Job item:
The entries are to be duplicated exactly, though any picture in them must be omitted.

=== Section Start ===

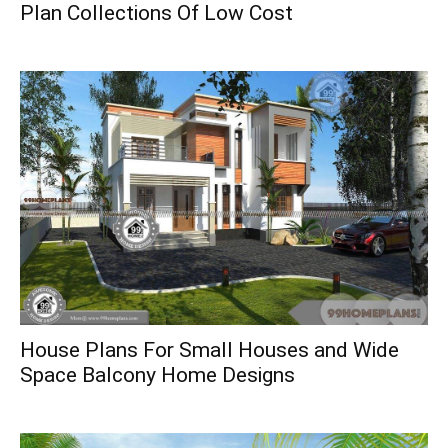
Plan Collections Of Low Cost
House Plans For Small Houses and Wide
Space Balcony Home Designs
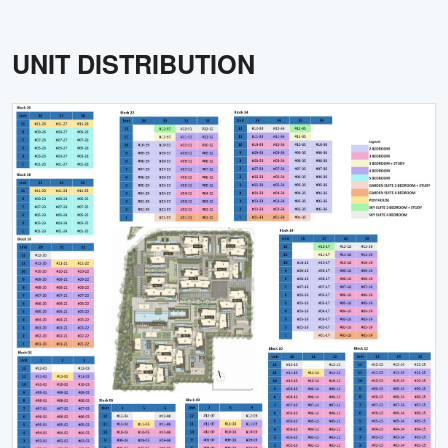
UNIT DISTRIBUTION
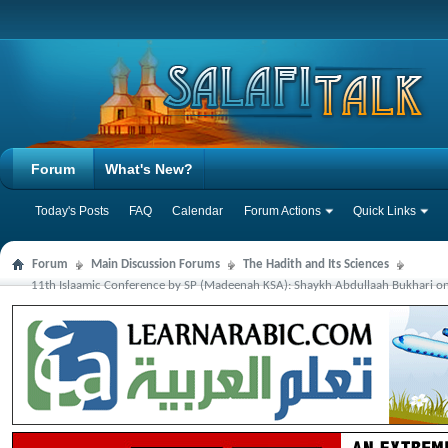
Forum
What's New?
Today's Posts
FAQ
Calendar
Forum Actions
Quick Links
Forum
Main Discussion Forums
The Hadith and Its Sciences
11th Islaamic Conference by SP (Madeenah KSA): Shaykh Abdullaah Bukhari on 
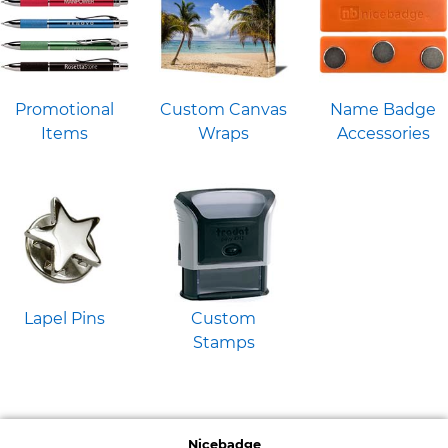
Promotional
Custom Canvas
Name Badge
Items
Wraps
Accessories
Lapel Pins
Custom
Stamps
Nicebadge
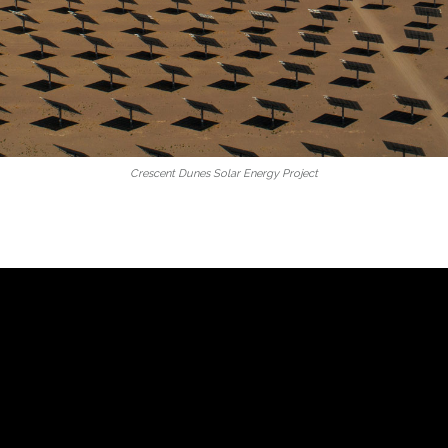
Crescent Dunes Solar Energy Project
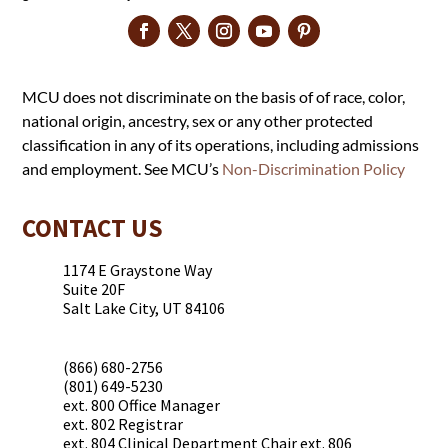
MCU does not discriminate on the basis of of race, color,
national origin, ancestry, sex or any other protected
classification in any of its operations, including admissions
and employment. See MCU’s
Non-Discrimination Policy
CONTACT US
1174 E Graystone Way
Suite 20F
Salt Lake City, UT 84106
(866) 680-2756
(801) 649-5230
ext. 800 Office Manager
ext. 802 Registrar
ext. 804 Clinical Department Chair ext. 806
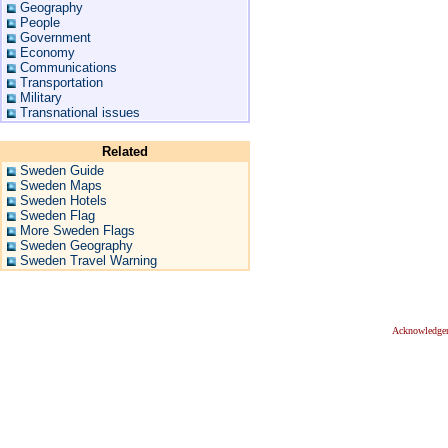
Geography
People
Government
Economy
Communications
Transportation
Military
Transnational issues
Related
Sweden Guide
Sweden Maps
Sweden Hotels
Sweden Flag
More Sweden Flags
Sweden Geography
Sweden Travel Warning
Acknowledge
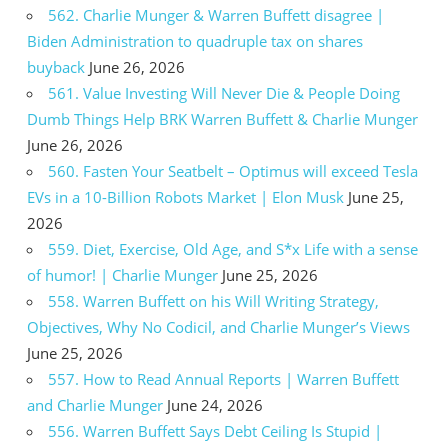
562. Charlie Munger & Warren Buffett disagree |
Biden Administration to quadruple tax on shares
buyback
June 26, 2026
561. Value Investing Will Never Die & People Doing
Dumb Things Help BRK Warren Buffett & Charlie Munger
June 26, 2026
560. Fasten Your Seatbelt – Optimus will exceed Tesla
EVs in a 10-Billion Robots Market | Elon Musk
June 25,
2026
559. Diet, Exercise, Old Age, and S*x Life with a sense
of humor! | Charlie Munger
June 25, 2026
558. Warren Buffett on his Will Writing Strategy,
Objectives, Why No Codicil, and Charlie Munger’s Views
June 25, 2026
557. How to Read Annual Reports | Warren Buffett
and Charlie Munger
June 24, 2026
556. Warren Buffett Says Debt Ceiling Is Stupid |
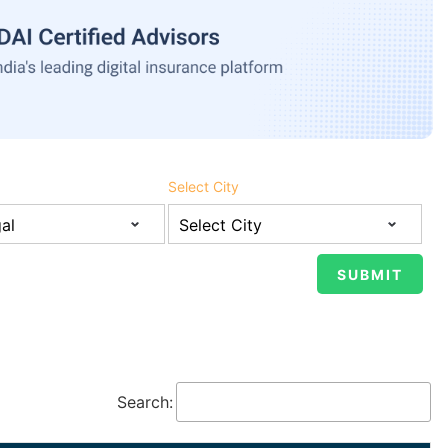
Select City
Search:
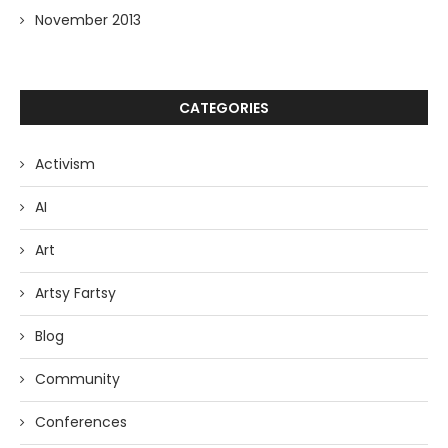
November 2013
CATEGORIES
Activism
AI
Art
Artsy Fartsy
Blog
Community
Conferences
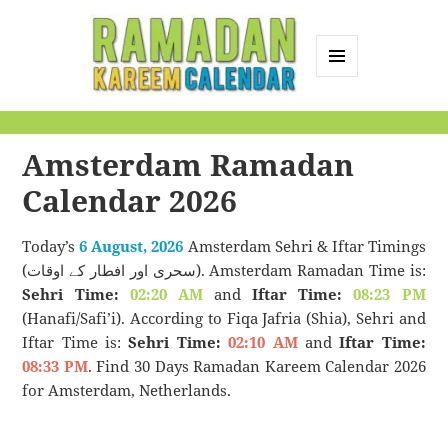
MENU
AND
Ramadan Kareem
WIDGETS
Calendar
Amsterdam Ramadan
Calendar 2026
Today’s
6 August, 2026
Amsterdam Sehri & Iftar Timings
(سحری اور افطار کے اوقات). Amsterdam Ramadan Time is:
Sehri Time:
02:20 AM
and
Iftar Time:
08:23 PM
(Hanafi/Safi’i). According to Fiqa Jafria (Shia), Sehri and
Iftar Time is:
Sehri Time:
02:10 AM
and
Iftar Time:
08:33 PM
. Find 30 Days Ramadan Kareem Calendar 2026
for Amsterdam, Netherlands.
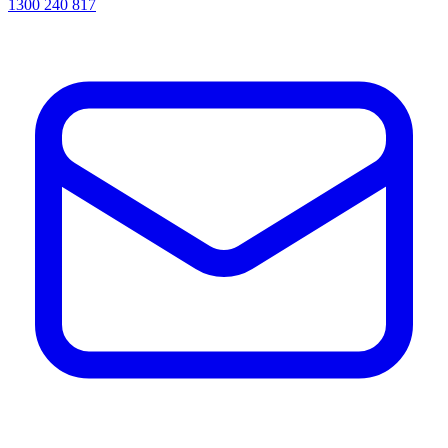
1300 240 817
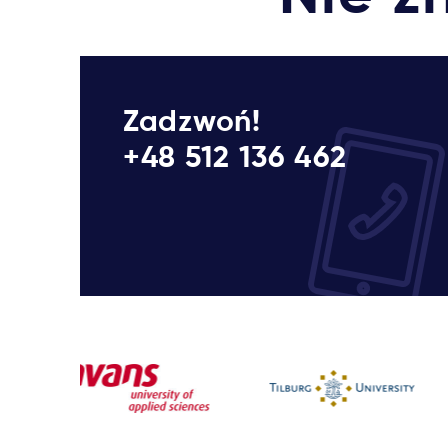
Zadzwoń!
+48 512 136 462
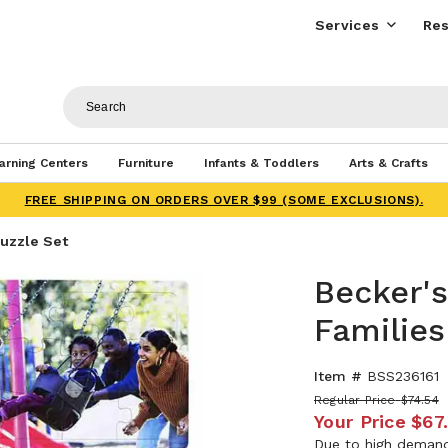
Services
Res
arning Centers
Furniture
Infants & Toddlers
Arts & Crafts
FREE SHIPPING ON ORDERS OVER $99 (SOME EXCLUSIONS).
Puzzle Set
Becker's
Families
Item #
BSS236161
Regular Price
$74.54
Your Price
$67
Due to high demand,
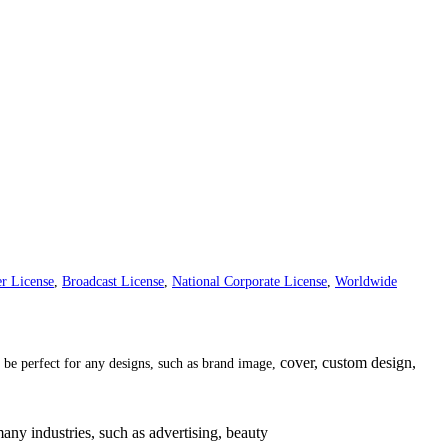
r License
,
Broadcast License
,
National Corporate License
,
Worldwide
cover, custom design,
ll be perfect for any designs, such as brand image,
many industries, such as
advertising
,
beauty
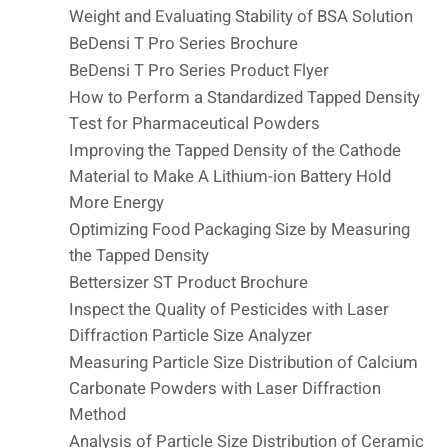
Weight and Evaluating Stability of BSA Solution
BeDensi T Pro Series Brochure
BeDensi T Pro Series Product Flyer
How to Perform a Standardized Tapped Density
Test for Pharmaceutical Powders
Improving the Tapped Density of the Cathode
Material to Make A Lithium-ion Battery Hold
More Energy
Optimizing Food Packaging Size by Measuring
the Tapped Density
Bettersizer ST Product Brochure
Inspect the Quality of Pesticides with Laser
Diffraction Particle Size Analyzer
Measuring Particle Size Distribution of Calcium
Carbonate Powders with Laser Diffraction
Method
Analysis of Particle Size Distribution of Ceramic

=== Section End ===

Solved problem:
Plan Collections Of Low Cost
House Plans For Small Houses and Wide
Space Balcony Home Designs
UNIT DISTRIBUTION
Forum
What's New?
Today's Posts
FAQ
Calendar
Forum Actions
Quick Links
Forum
Main Discussion Forums
The Hadith and Its Sciences
11th Islaamic Conference by SP (Madeenah KSA): Shaykh Abdullaah Bukhari on 
Promotional
Custom Canvas
Name Badge
Items
Wraps
Accessories
Lapel Pins
Custom
Stamps
Nicebadge
Crescent Dunes Solar Energy Project
MCU does not discriminate on the basis of of race, color,
national origin, ancestry, sex or any other protected
classification in any of its operations, including admissions
and employment. See MCU’s
Non-Discrimination Policy
CONTACT US
1174 E Graystone Way
Suite 20F
Salt Lake City, UT 84106
(866) 680-2756
(801) 649-5230
ext. 800 Office Manager
ext. 802 Registrar
ext. 804 Clinical Department Chair ext. 806
Geography
People
Government
Economy
Communications
Transportation
Military
Transnational issues
Related
Sweden Guide
Sweden Maps
Sweden Hotels
Sweden Flag
More Sweden Flags
Sweden Geography
Sweden Travel Warning
Acknowledge
562. Charlie Munger & Warren Buffett disagree |
Biden Administration to quadruple tax on shares
buyback
June 26, 2026
561. Value Investing Will Never Die & People Doing
Dumb Things Help BRK Warren Buffett & Charlie Munger
June 26, 2026
560. Fasten Your Seatbelt – Optimus will exceed Tesla
EVs in a 10-Billion Robots Market | Elon Musk
June 25,
2026
559. Diet, Exercise, Old Age, and S*x Life with a sense
of humor! | Charlie Munger
June 25, 2026
558. Warren Buffett on his Will Writing Strategy,
Objectives, Why No Codicil, and Charlie Munger’s Views
June 25, 2026
557. How to Read Annual Reports | Warren Buffett
and Charlie Munger
June 24, 2026
556. Warren Buffett Says Debt Ceiling Is Stupid |
Select City
Search:
November 2013
CATEGORIES
Activism
AI
Art
Artsy Fartsy
Blog
Community
Conferences
MENU
AND
Ramadan Kareem
WIDGETS
Calendar
Amsterdam Ramadan
Calendar 2026
Today’s
6 August, 2026
Amsterdam Sehri & Iftar Timings
(سحری اور افطار کے اوقات). Amsterdam Ramadan Time is:
Sehri Time:
02:20 AM
and
Iftar Time:
08:23 PM
(Hanafi/Safi’i). According to Fiqa Jafria (Shia), Sehri and
Iftar Time is:
Sehri Time:
02:10 AM
and
Iftar Time:
08:33 PM
. Find 30 Days Ramadan Kareem Calendar 2026
for Amsterdam, Netherlands.
1300 240 817
Zadzwoń!
+48 512 136 462
Services
Res
arning Centers
Furniture
Infants & Toddlers
Arts & Crafts
FREE SHIPPING ON ORDERS OVER $99 (SOME EXCLUSIONS).
Puzzle Set
Becker's
Families
Item #
BSS236161
Regular Price
$74.54
Your Price
$67
Due to high demand,
r License
,
Broadcast License
,
National Corporate License
,
Worldwide
cover, custom design,
ll be perfect for any designs, such as brand image,
many industries, such as
advertising
,
beauty
Weight and Evaluating Stability of BSA Solution
BeDensi T Pro Series Brochure
BeDensi T Pro Series Product Flyer
How to Perform a Standardized Tapped Density
Test for Pharmaceutical Powders
Improving the Tapped Density of the Cathode
Material to Make A Lithium-ion Battery Hold
More Energy
Optimizing Food Packaging Size by Measuring
the Tapped Density
Bettersizer ST Product Brochure
Inspect the Quality of Pesticides with Laser
Diffraction Particle Size Analyzer
Measuring Particle Size Distribution of Calcium
Carbonate Powders with Laser Diffraction
Method
Analysis of Particle Size Distribution of Ceramic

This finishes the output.